In some ways, it's the ultimate in eco-tourism, dropping in on distant lands without ripping holes in the ozone layer. Eco-friendly, maybe, but eye-unfriendly, too. After several hours of clicking, I was aching to get out of the surf and back into reality. So I turned off the computer, left the house, and headed into town. It's steeped in history, you know, and really comes alive at night. The streets are so cool and there's always a friendly smile to welcome the stranger. And if I scroll up, up above the rooftops, I can just make out the stars, dots of static on a blank screen... click, click -- "Are you sure want to exit?" - YES. !
GETTING THERE: As with any journey, it helps if you start out with the right kit. Mine was adequate, if hardly state of the art: a 486 PC, with a mid-range modem, Netscape 1.0 Web browser and an ordinary phone line.
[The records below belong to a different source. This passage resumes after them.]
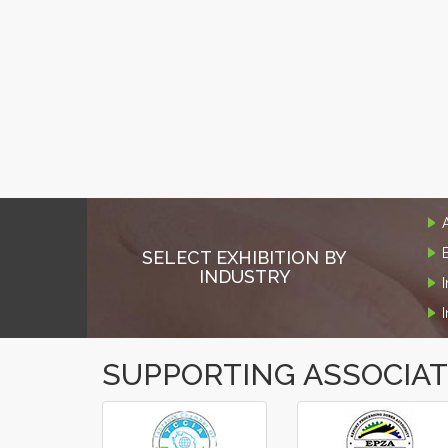
SELECT EXHIBITION BY
INDUSTRY
SUPPORTING ASSOCIA
‹
›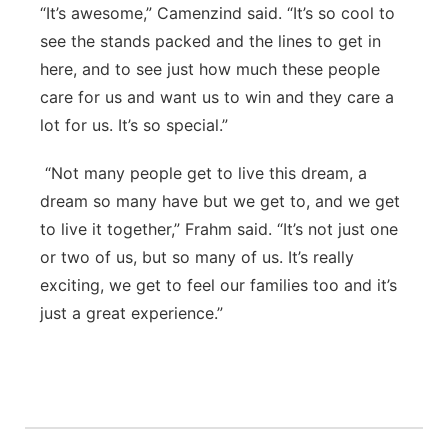
“It’s awesome,” Camenzind said. “It’s so cool to
see the stands packed and the lines to get in
here, and to see just how much these people
care for us and want us to win and they care a
lot for us. It’s so special.”
“Not many people get to live this dream, a
dream so many have but we get to, and we get
to live it together,” Frahm said. “It’s not just one
or two of us, but so many of us. It’s really
exciting, we get to feel our families too and it’s
just a great experience.”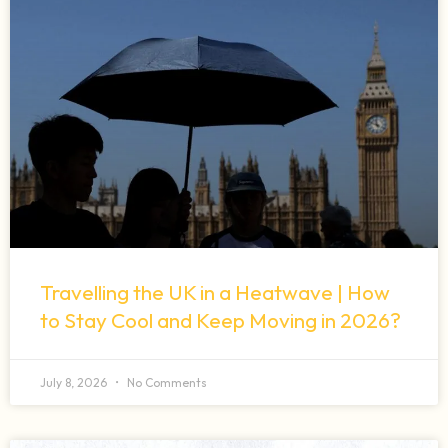
Travelling the UK in a Heatwave | How
to Stay Cool and Keep Moving in 2026?
July 8, 2026
No Comments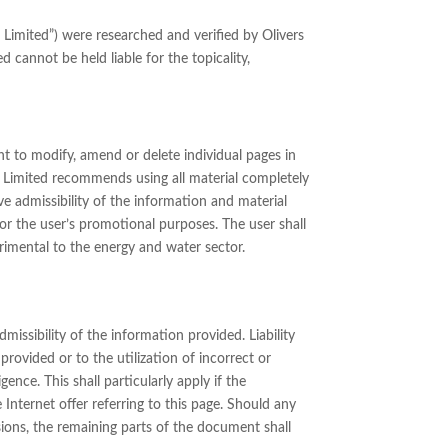
 Limited”) were researched and verified by Olivers
d cannot be held liable for the topicality,
ht to modify, amend or delete individual pages in
t Limited recommends using all material completely
ve admissibility of the information and material
or the user’s promotional purposes. The user shall
trimental to the energy and water sector.
missibility of the information provided. Liability
rovided or to the utilization of incorrect or
ence. This shall particularly apply if the
e Internet offer referring to this page. Should any
sions, the remaining parts of the document shall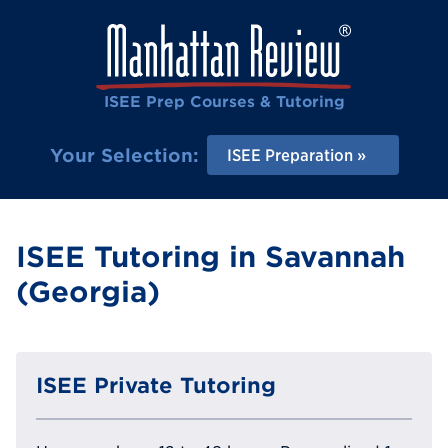
ISEE Prep Courses & Tutoring
Your Selection:
ISEE Preparation
ISEE Tutoring in Savannah
(Georgia)
ISEE Private Tutoring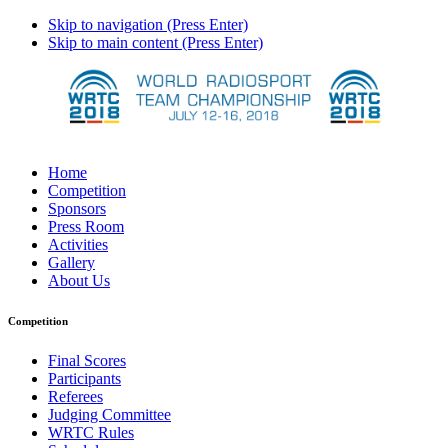
Skip to navigation (Press Enter)
Skip to main content (Press Enter)
Home
Competition
Sponsors
Press Room
Activities
Gallery
About Us
Competition
Final Scores
Participants
Referees
Judging Committee
WRTC Rules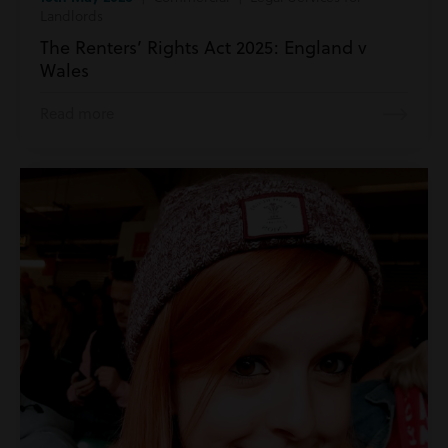
Landlords
The Renters’ Rights Act 2025: England v
Wales
Read more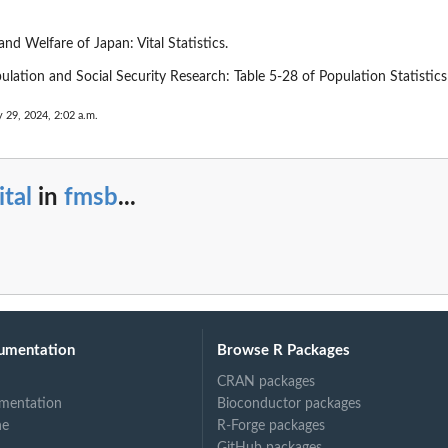
and Welfare of Japan: Vital Statistics.
pulation and Social Security Research: Table 5-28 of Population Statistic
 29, 2024, 2:02 a.m.
ital
in
fmsb
...
umentation
Browse R Packages
CRAN packages
mentation
Bioconductor packages
ne
R-Forge packages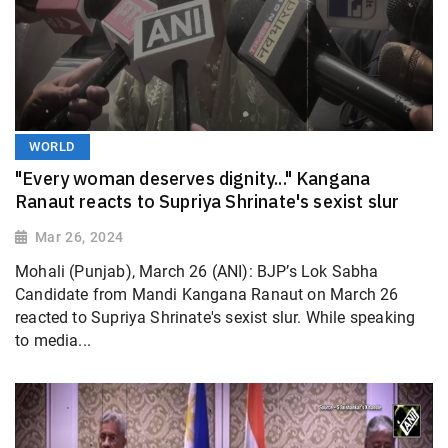
WORLD
"Every woman deserves dignity..." Kangana
Ranaut reacts to Supriya Shrinate's sexist slur
Mar 26, 2024
Mohali (Punjab), March 26 (ANI): BJP’s Lok Sabha
Candidate from Mandi Kangana Ranaut on March 26
reacted to Supriya Shrinate's sexist slur. While speaking
to media...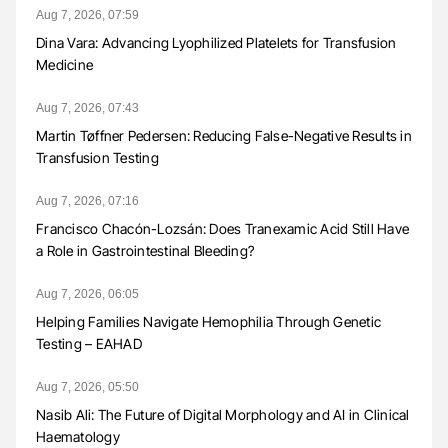
Aug 7, 2026, 07:59
Dina Vara: Advancing Lyophilized Platelets for Transfusion
Medicine
Aug 7, 2026, 07:43
Martin Tøffner Pedersen: Reducing False-Negative Results in
Transfusion Testing
Aug 7, 2026, 07:16
Francisco Chacón-Lozsán: Does Tranexamic Acid Still Have
a Role in Gastrointestinal Bleeding?
Aug 7, 2026, 06:05
Helping Families Navigate Hemophilia Through Genetic
Testing – EAHAD
Aug 7, 2026, 05:50
Nasib Ali: The Future of Digital Morphology and AI in Clinical
Haematology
At times this felt like launching myself into cyberspace in a Sopwith Camel, or windsurfing on a tin tray with tea towel.
A faster, more powerful computer, with a speedier modem and an ISDN line (the holy grail of the committed Net junkie) will smooth your passage. If you really want to take this thing seriously, try the 'Yahoo' (Internet search software) travel section. This makes an excellent jumping-off point. It is well organised, with links to a vast range of sites. The City.Net site also provides a very useful index.